Let me be clear: The Student discourages AI use. We do not believe in AI-generated writing. Nor do we believe in AI-generated verdicts. As editor-in-chief, I will not take retrospective public action against any piece that was identified by machine learning algorithms as likely AI-generated. Instead, what I am considering is an emphasis on the requirement that no one should claim authorship over articles they did not write. This requirement might seem self-explanatory, but with the prevalence of AI, I see a need for an explicit reminder. I am also planning to hold more discussions with the editorial board to determine parameters for acceptable AI use in research, translation, and proofreading, just as the New York Times has done.

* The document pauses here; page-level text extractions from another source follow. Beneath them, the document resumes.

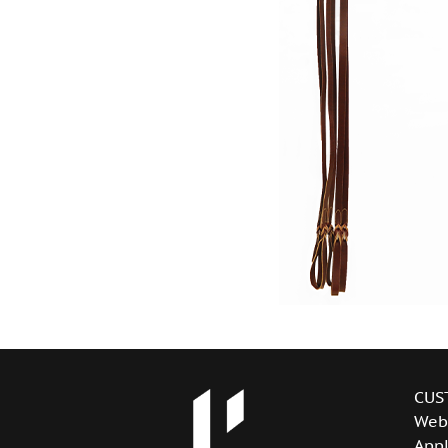
CUS
Web
Appl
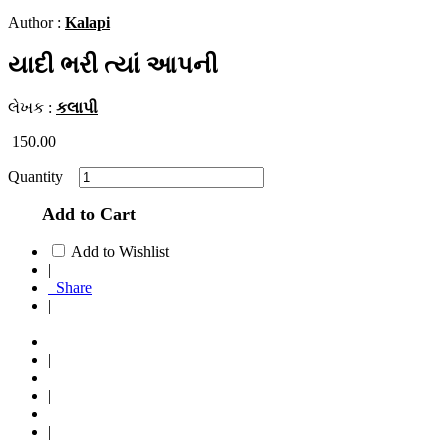
Author :
Kalapi
યાદી ભરી ત્યાં આપની
લેખક :
કલાપી
150.00
Quantity
Add to Cart
Add to Wishlist
|
Share
|
|
|
|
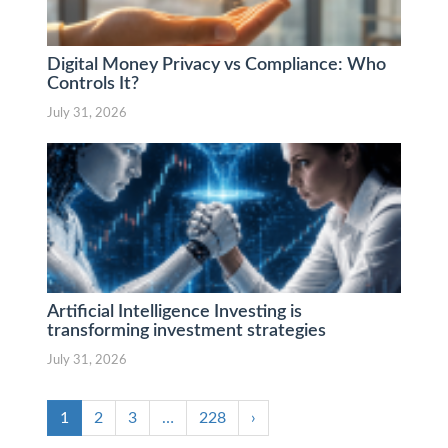
Digital Money Privacy vs Compliance: Who
Controls It?
July 31, 2026
Artificial Intelligence Investing is
transforming investment strategies
July 31, 2026
1
2
3
…
228
›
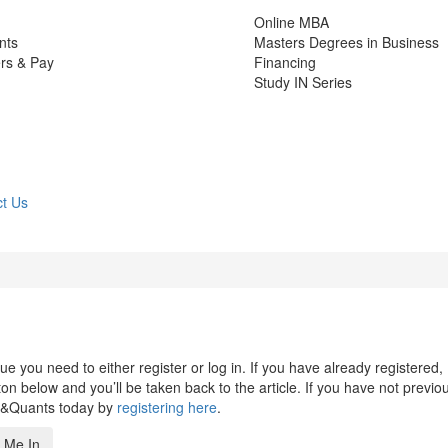
Online MBA
nts
Masters Degrees in Business
rs & Pay
Financing
Study IN Series
t Us
 you need to either register or log in. If you have already registered,
n below and you’ll be taken back to the article. If you have not previo
s&Quants today by
registering here
.
 Me In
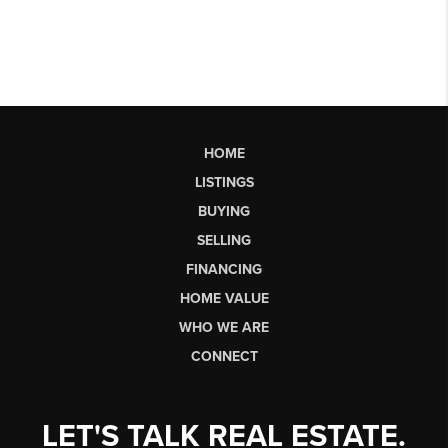
HOME
LISTINGS
BUYING
SELLING
FINANCING
HOME VALUE
WHO WE ARE
CONNECT
LET'S TALK REAL ESTATE.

We may not reach a unified AI policy soon, and we doubt the college’s administration will either, but I hope we can continue to evolve with new technologies and learn alongside each other.

I, along with the entire editorial board, approach readers’ concerns with careful consideration and deep introspection. I welcome your thoughts, reflections, and challenges to this article. As readers, your constructive criticism is one of the many ways we continue to grow as a paper and as student journalists. 

Finally, for those who are curious, both Pangram and GPTZero marked this article as 100% human with high confidence.